_Action item 1_.
According to the report on HIV in Pakistan, about what share of the Larkana patients are children under five?
_Action item 2_.
Carry on the report on HIV in Pakistan, starting after its last sentence.

_Document section_.
***
The Larkana district of Pakistan's Sindh province has reported over 400 cases of HIV positive tests in the past two weeks. About 80 per cent of the patients reportedly are children under the age of five years. People are reporting to various public health camps amid the widespread panic and nearly 90,000 people have been screened so far.
The United Nations and the provincial government have joined hands and rushed doctors as well as public health workers to the area, which has a population of 1.5 million people. According to reports, unsafe medical practice by a local doctor who used a syringe to inject multiple children is the root cause of the HIV outbreak.
UNAIDS spokesperson Fahmida Khan told Voice of America that there may be similar cases being reported from surrounding districts even as all efforts are being made to curb the usage of unsafe injections and blood transfusions.
Pakistan's HIV dilemma
The sudden spurt of HIV cases in Pakistan, which had relatively lesser number of such cases until the last decade, poses a new health challenge to the government as well as the health officials. Experts said that there has been a 57 per cent increase in HIV cases in the country since 2010 with Sindh contributing to a majority of such infections. About 43 per cent of the HIV cases have been reported from this region alone.
Around 20,000 people had tested positive for HIV in Pakistan last year and more than 6,200 people died due to the advanced stage of the disease, AIDS.
***
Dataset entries
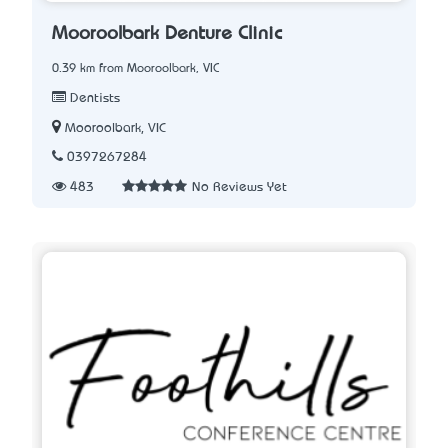
Mooroolbark Denture Clinic
0.39 km from Mooroolbark, VIC
Dentists
Mooroolbark, VIC
0397267284
483
No Reviews Yet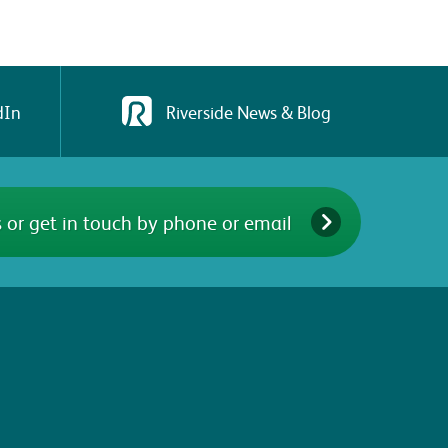
dIn
Riverside News & Blog
 or get in touch by phone or email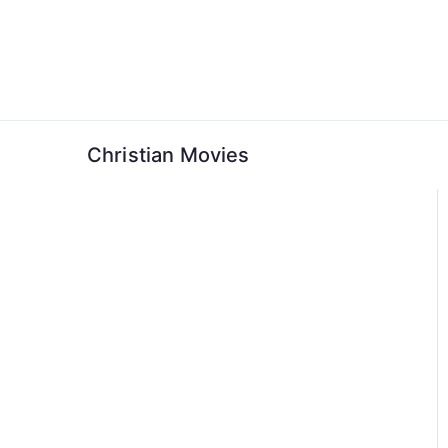
Skip
to
content
Christian Movies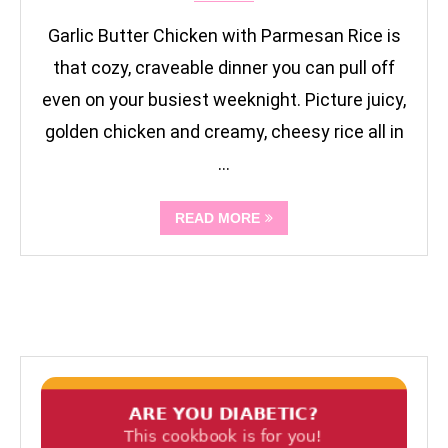
Garlic Butter Chicken with Parmesan Rice is
that cozy, craveable dinner you can pull off
even on your busiest weeknight. Picture juicy,
golden chicken and creamy, cheesy rice all in
…
READ MORE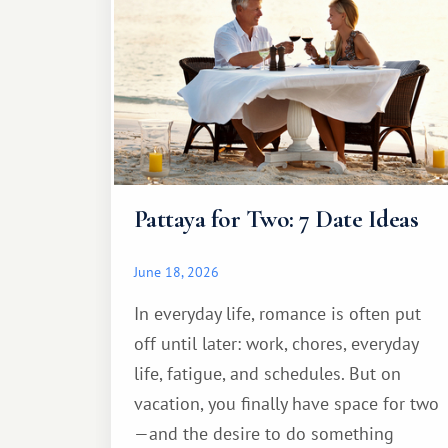
Pattaya for Two: 7 Date Ideas
June 18, 2026
In everyday life, romance is often put
off until later: work, chores, everyday
life, fatigue, and schedules. But on
vacation, you finally have space for two
—and the desire to do something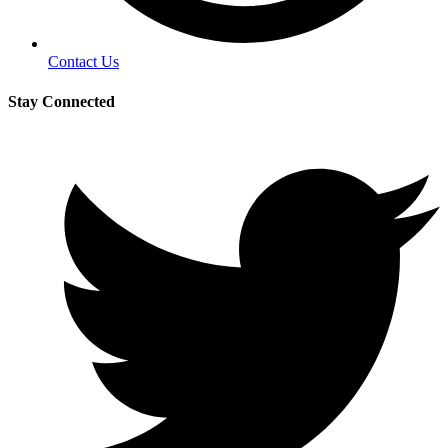
Contact Us
Stay Connected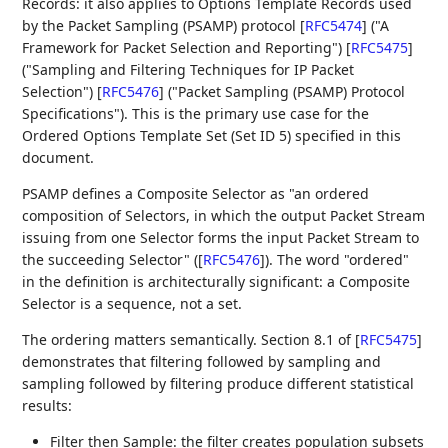
Records: it also applies to Options Template Records used
by the Packet Sampling (PSAMP) protocol
[
RFC5474
]
("A
Framework for Packet Selection and Reporting")
[
RFC5475
]
("Sampling and Filtering Techniques for IP Packet
Selection")
[
RFC5476
]
("Packet Sampling (PSAMP) Protocol
Specifications"). This is the primary use case for the
Ordered Options Template Set (Set ID 5) specified in this
document.
PSAMP defines a Composite Selector as "an ordered
composition of Selectors, in which the output Packet Stream
issuing from one Selector forms the input Packet Stream to
the succeeding Selector" (
[
RFC5476
]
). The word "ordered"
in the definition is architecturally significant: a Composite
Selector is a sequence, not a set.
The ordering matters semantically. Section 8.1 of
[
RFC5475
]
demonstrates that filtering followed by sampling and
sampling followed by filtering produce different statistical
results:
Filter then Sample: the filter creates population subsets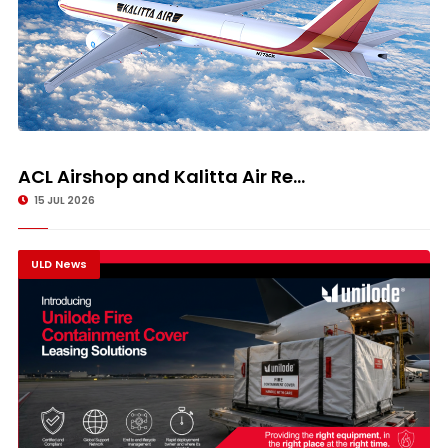
ACL Airshop and Kalitta Air Re...
15 JUL 2026
ULD News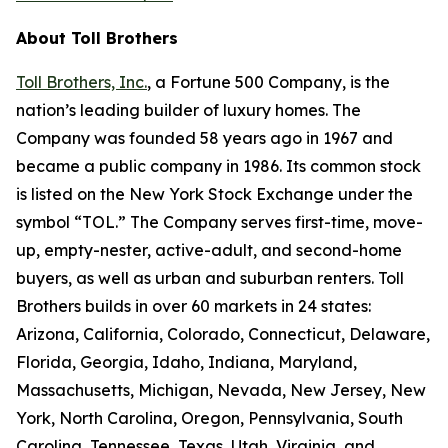
About Toll Brothers
Toll Brothers, Inc.
, a Fortune 500 Company, is the
nation’s leading builder of luxury homes. The
Company was founded 58 years ago in 1967 and
became a public company in 1986. Its common stock
is listed on the New York Stock Exchange under the
symbol “TOL.” The Company serves first-time, move-
up, empty-nester, active-adult, and second-home
buyers, as well as urban and suburban renters. Toll
Brothers builds in over 60 markets in 24 states:
Arizona, California, Colorado, Connecticut, Delaware,
Florida, Georgia, Idaho, Indiana, Maryland,
Massachusetts, Michigan, Nevada, New Jersey, New
York, North Carolina, Oregon, Pennsylvania, South
Carolina, Tennessee, Texas, Utah, Virginia, and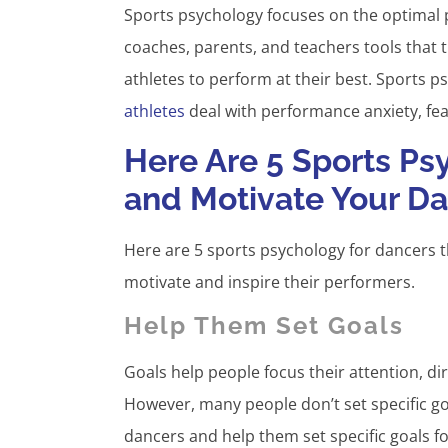
Sports psychology focuses on the optimal p
coaches, parents, and teachers tools that t
athletes to perform at their best. Sports 
athletes
deal with performance anxiety, fea
Here Are 5 Sports Psy
and Motivate Your D
Here are 5 sports psychology for dancers t
motivate and inspire their performers.
Help Them Set Goals
Goals help people focus their attention, di
However, many people don’t set specific go
dancers and help them set specific goals f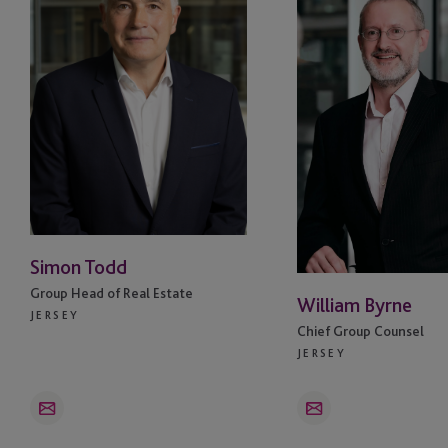
Malaysia
Mauritius
Miami
Monaco
Netherlands
New York
Simon Todd
Group Head of Real Estate
Oslo
William Byrne
JERSEY
Chief Group Counsel
San Jose
JERSEY
Singapore
Email
Email
South Africa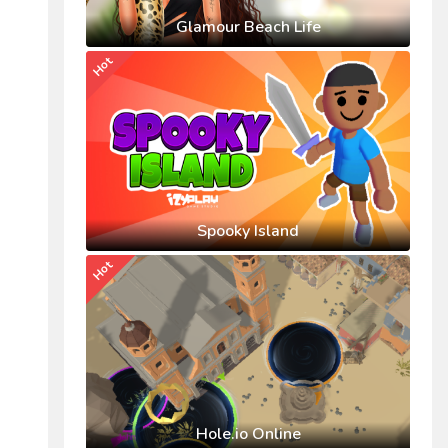
Glamour Beach Life
Hot
Spooky Island
Hot
Hole.io Online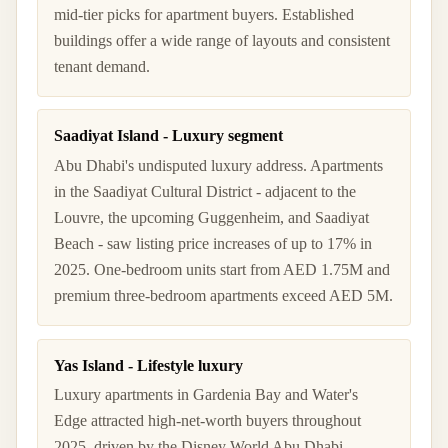
mid-tier picks for apartment buyers. Established
buildings offer a wide range of layouts and consistent
tenant demand.
Saadiyat Island - Luxury segment
Abu Dhabi's undisputed luxury address. Apartments
in the Saadiyat Cultural District - adjacent to the
Louvre, the upcoming Guggenheim, and Saadiyat
Beach - saw listing price increases of up to 17% in
2025. One-bedroom units start from AED 1.75M and
premium three-bedroom apartments exceed AED 5M.
Yas Island - Lifestyle luxury
Luxury apartments in Gardenia Bay and Water's
Edge attracted high-net-worth buyers throughout
2025, driven by the Disney World Abu Dhabi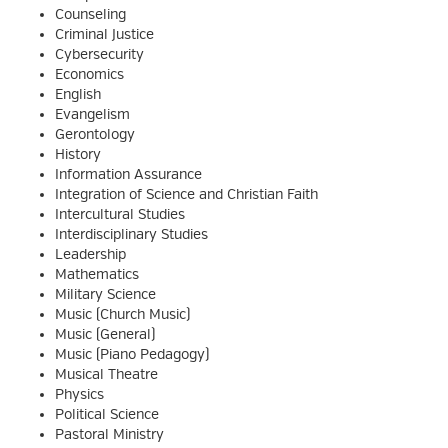
Counseling
Criminal Justice
Cybersecurity
Economics
English
Evangelism
Gerontology
History
Information Assurance
Integration of Science and Christian Faith
Intercultural Studies
Interdisciplinary Studies
Leadership
Mathematics
Military Science
Music (Church Music)
Music (General)
Music (Piano Pedagogy)
Musical Theatre
Physics
Political Science
Pastoral Ministry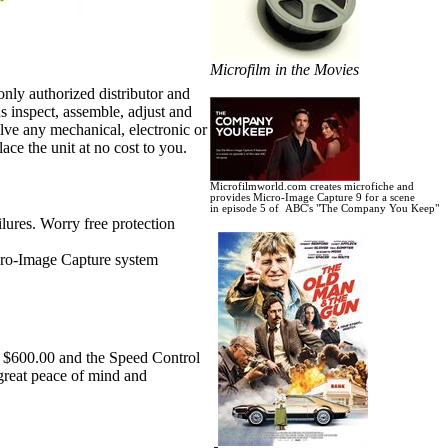
Microfilm in the Movies
nly authorized distributor and
s inspect, assemble, adjust and
lve any mechanical, electronic or
ace the unit at no cost to you.
Microfilmworld.com creates microfiche and
provides Micro-Image Capture 9 for a scene
in
episode 5 of ABC's "The Company You Keep"
lures. Worry free protection
icro-Image Capture system
r $600.00 and the Speed Control
 great peace of mind and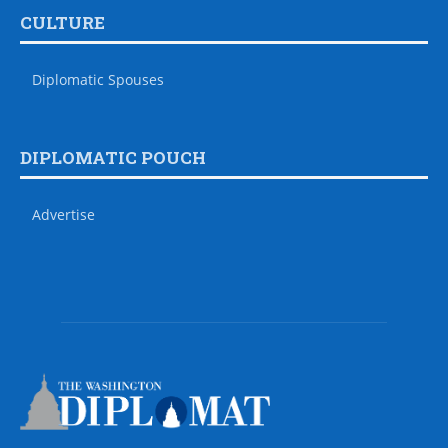
CULTURE
Diplomatic Spouses
DIPLOMATIC POUCH
Advertise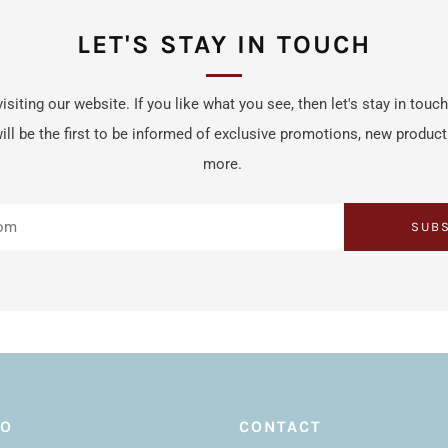
LET'S STAY IN TOUCH
isiting our website. If you like what you see, then let's stay in touc
ill be the first to be informed of exclusive promotions, new produc
more.
SUB
FO
CONTACT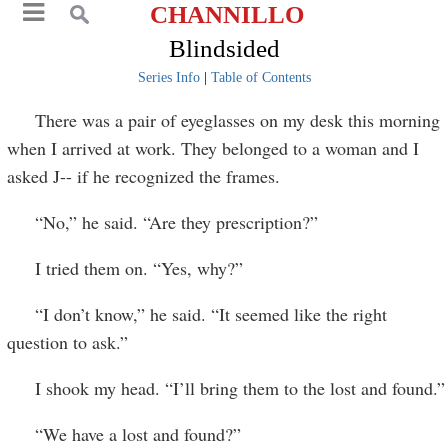
CHANNILLO
Blindsided
Series Info
|
Table of Contents
There was a pair of eyeglasses on my desk this morning
when I arrived at work. They belonged to a woman and I
asked J-- if he recognized the frames.
“No,” he said. “Are they prescription?”
I tried them on. “Yes, why?”
“I don’t know,” he said. “It seemed like the right
question to ask.”
I shook my head. “I’ll bring them to the lost and found.”
“We have a lost and found?”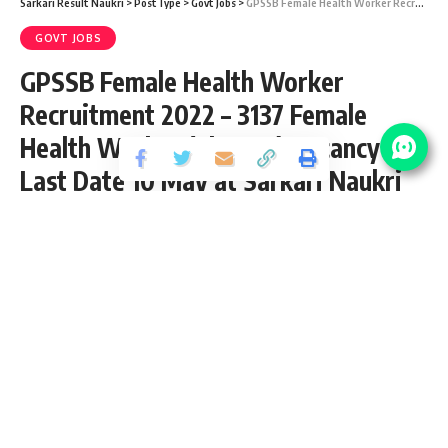
Sarkari Result Naukri
>
PostType
>
Govt Jobs
>
GPSSB Female Health Worker Recruitment 2022 – 3137 Female Health Worker (Class-III) Vacancy – Last Date 10 May at Sarkari Naukri Result
GOVT JOBS
GPSSB Female Health Worker
Recruitment 2022 – 3137 Female
Health Worker (Class-III) Vacancy –
Last Date 10 May at Sarkari Naukri
Result
Share
2 Min Read
yatish
Published April 26, 2022
Last updated: 2022/04/26 at 5:37 PM
GPSSB Female Health Worker Recruitment
2022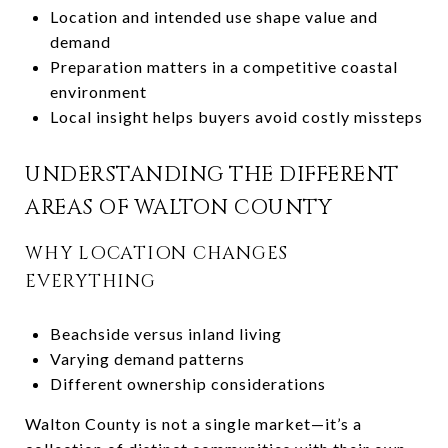
Location and intended use shape value and
demand
Preparation matters in a competitive coastal
environment
Local insight helps buyers avoid costly missteps
UNDERSTANDING THE DIFFERENT
AREAS OF WALTON COUNTY
WHY LOCATION CHANGES
EVERYTHING
Beachside versus inland living
Varying demand patterns
Different ownership considerations
Walton County is not a single market—it’s a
***
_Output 1_.
About 80 percent.

_Output 2_.
Who is to blame for the HIV outbreak?
The negligence on the part of the Pakistani government towards the healthcare sector has a large role to play in the crisis. The recent steps by the government for abolishing the federal health ministry, little allocation of funds towards the sector and corruption have left the underprivileged sections of the society vulnerable to quacks and unqualified medical practitioners. There are reportedly 600,000 quacks operating in the country with 200,000 being present in Sindh, the UN stated.
These quacks are reusing syringes and carrying out unsafe blood transfusion under the garb of treating people which has further worsened the problem. Their malpractices have also gone unchecked so far.
"For the sake of saving money, these quacks will inject multiple patients with a single syringe. This could be the main cause of the spread of HIV cases," Sikandar Memon, provincial programme manager of the Sindh Aids Control Programme, told news asia.com.